I would like to thank you for getting me here and finally allowing me to live my life. That was really noble of you to let me take over and live after you put us in coma for three days. But you always were noble.

I would also like to give you my sympathy. I know the road here was a difficult one. Especially how the early years of abuse, and loneliness were so overwhelming. And you need to know that none of that was in vain. I do not know the reasons that bad things happen to children and good people, but if we can learn positive lessons from what occurs in our life, then we can turn it around in the end. I now have so much compassion and understanding from those horrible things; not only am I able to give to others in similar situations, but I am finally being able to let go of the pain. So once again, you have done your job well.   It is time to allow me take away your pain, and love you for who you were.

This new year I am resolved to find a new home, with those who truly love and appreciate me. Believe it or not, people like that are really out there. I think the hardest part was learning to trust them. I ask you to not get in the way of that trust. I know that you have been hurt so many times, yet maybe it was because you settled on anyone who would give you attention. I am finding that I have to let those people go. They really were not friends, or even family for that matter; and what I was getting back was not worth the cost. The new people I am finding, love me for who I am now, without me having to do anything but be myself. Please put your past fears behind and allow me to learn to trust them and to allow myself to be loved.

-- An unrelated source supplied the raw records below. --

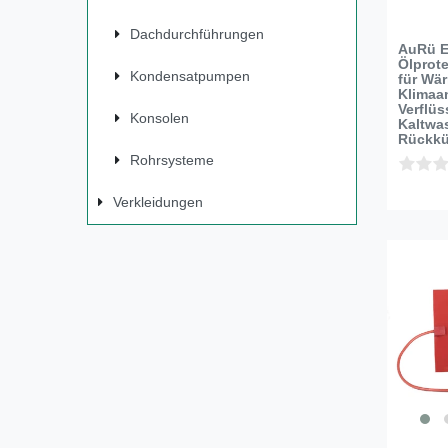
Dachdurchführungen
AuRü E
Ölprot
Kondensatpumpen
für Wä
Klimaa
Verflüs
Konsolen
Kaltwa
Rückkü
Rohrsysteme
Verkleidungen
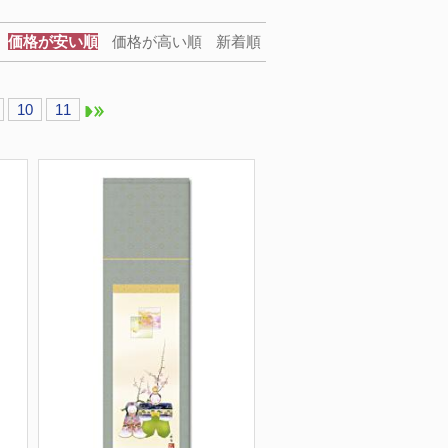
価格が安い順
価格が高い順
新着順
10
11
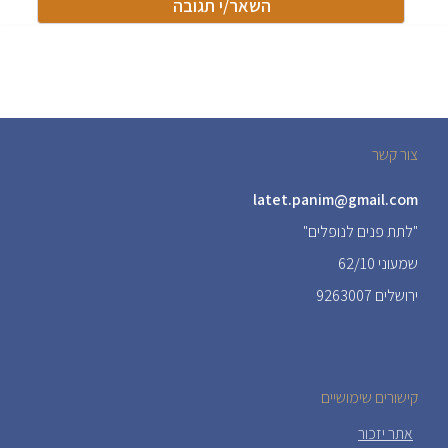
צור קשר
latet.panim@gmail.com
"לתת פנים לנופלים"
שמעוני 62/10
ירושלים 9263007
קישורים שימושיים
אתר יזכור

So I am finally strong enough to be out on my own. I cannot promise I will not make mistakes. I can promise that I will make the best of them. Life is too wonderful not to. I need you to let me go so I can live this life to the fullest.
Thank you for everything. I am letting you go. So please, go find peace.

RIP Carl E.

Love,
Cassie Ellen

Comments

Farewell to all that!

How poignant are these words, and how heartfelt for so many of us. Goodbye and hello; welcome.

Bevs.

bev_1.jpg

I agree

with Beverly. Very poignant and touching in a way I think only one us could really get, even if we don't plan to transition.